CONSIGNE 1: Renvoyez tel quel le passage de la décision sur la plainte contre LCN qui commence par « Le Groupe TVA-LCN n’a » et se poursuit jusqu'à « la démocratie, ajoute-t-il. ».
CONSIGNE 2: Rédigez la suite de la décision sur la plainte contre LCN, à partir de l'endroit où elle s'interrompt.

EXTRAIT DU DOCUMENT:
···
Plaignant
M. Charles Vaillancourt
Mis en cause
M. Serge Fortin, vice-président, information, l’émission « J’ai une question, Monsieur le maire » et le Groupe TVA-LCN
Résumé de la plainte
M. Charles Vaillancourt dépose une plainte le 25 juin 2014 contre la chaîne d’information en continu LCN, relativement à l’annonce de la mise en ondes, à l’automne 2014, de l’émission : « J’ai une question, Monsieur le maire ». Le plaignant considère que le concept même de l’émission est de nature à engendrer un manque d’équilibre qui induit un traitement partial de l’information.
L’émission hebdomadaire de 30 minutes est diffusée depuis septembre 2014 à LCN.
Le Groupe TVA-LCN n’a pas répondu à la présente plainte.
Analyse
Grief 1 : manque d’équilibre
M. Charles Vaillancourt estime que le concept de l’émission, qui offre une tribune au maire de Montréal, Denis Coderre, sans offrir la contrepartie aux autres élus de la Ville, présentera un sérieux problème d’équilibre en ne reflétant pas équitablement les divers points de vue sur les sujets abordés. « Une chaîne d’information se doit d’être au service du public et pour ce faire elle se doit d’exposer les deux côtés d’une médaille », fait-il valoir. L’arrivée de cette émission à l’antenne de LCN est une menace à la démocratie, ajoute-t-il.
Le plaignant maintient que la participation de M. Coderre implique forcément qu’il ait « négocié » sa participation à l’émission, laquelle aurait été conçue à son avantage. Une animation complaisante serait ainsi favorisée. Les situations embarrassantes pour le maire seraient alors évitées et les questions au coeur des préoccupations de la population seraient occultées.
Dans son guide de déontologie Droits et responsabilités de la presse (DERP), le Conseil de presse mentionne que « quel que soit l’angle de traitement retenu pour une nouvelle ou un reportage, les médias et les journalistes doivent transmettre une information qui reflète l’ensemble d’une situation et le faire avec honnêteté, exactitude et impartialité. Dans les cas où une nouvelle ou un reportage traite de situations ou de questions controversées, ou de conflits entre des parties, de quelque nature qu’ils soient, un traitement équilibré doit être accordé aux éléments et aux parties en opposition.» (p. 26)
···
DONNÉES AFFICHÉES:
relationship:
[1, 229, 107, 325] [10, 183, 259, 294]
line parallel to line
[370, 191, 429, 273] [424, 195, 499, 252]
···
RÉSULTAT FINAL 1:
Le Groupe TVA-LCN n’a pas répondu à la présente plainte.
Analyse
Grief 1 : manque d’équilibre
M. Charles Vaillancourt estime que le concept de l’émission, qui offre une tribune au maire de Montréal, Denis Coderre, sans offrir la contrepartie aux autres élus de la Ville, présentera un sérieux problème d’équilibre en ne reflétant pas équitablement les divers points de vue sur les sujets abordés. « Une chaîne d’information se doit d’être au service du public et pour ce faire elle se doit d’exposer les deux côtés d’une médaille », fait-il valoir. L’arrivée de cette émission à l’antenne de LCN est une menace à la démocratie, ajoute-t-il.

RÉSULTAT FINAL 2:
Le concept
Avant d’analyser le concept de l’émission, le Conseil précise que l’affirmation selon laquelle M. Coderre aurait « négocié » sa participation à cette émission est une allégation que le plaignant ne démontre pas. Par ailleurs, le simple fait que le maire ou son représentant ait possiblement négocié les modalités de l’émission ne signifie pas que le résultat de cette « négociation » ne respecte pas les principes déontologiques journalistiques que devait respecter le mis en cause.
Le Conseil retient pour son analyse le concept de l’émission tel que décrit dans un article publié sur le site du Journal de Montréal, le 24 juin 2014. Selon la description qui en est faite, l’émission est centrée sur les questions de citoyens, auxquelles le maire de Montréal, présent en studio aux côtés d’un chef d’antenne, est invité à répondre. Le chef d’antenne anime l’émission, transmet les interrogations du public et formule également des questions de son cru, inspirées de l’actualité de la semaine. Les questions ne sont pas portées à la connaissance de M. Coderre avant l’émission, assure-t-on.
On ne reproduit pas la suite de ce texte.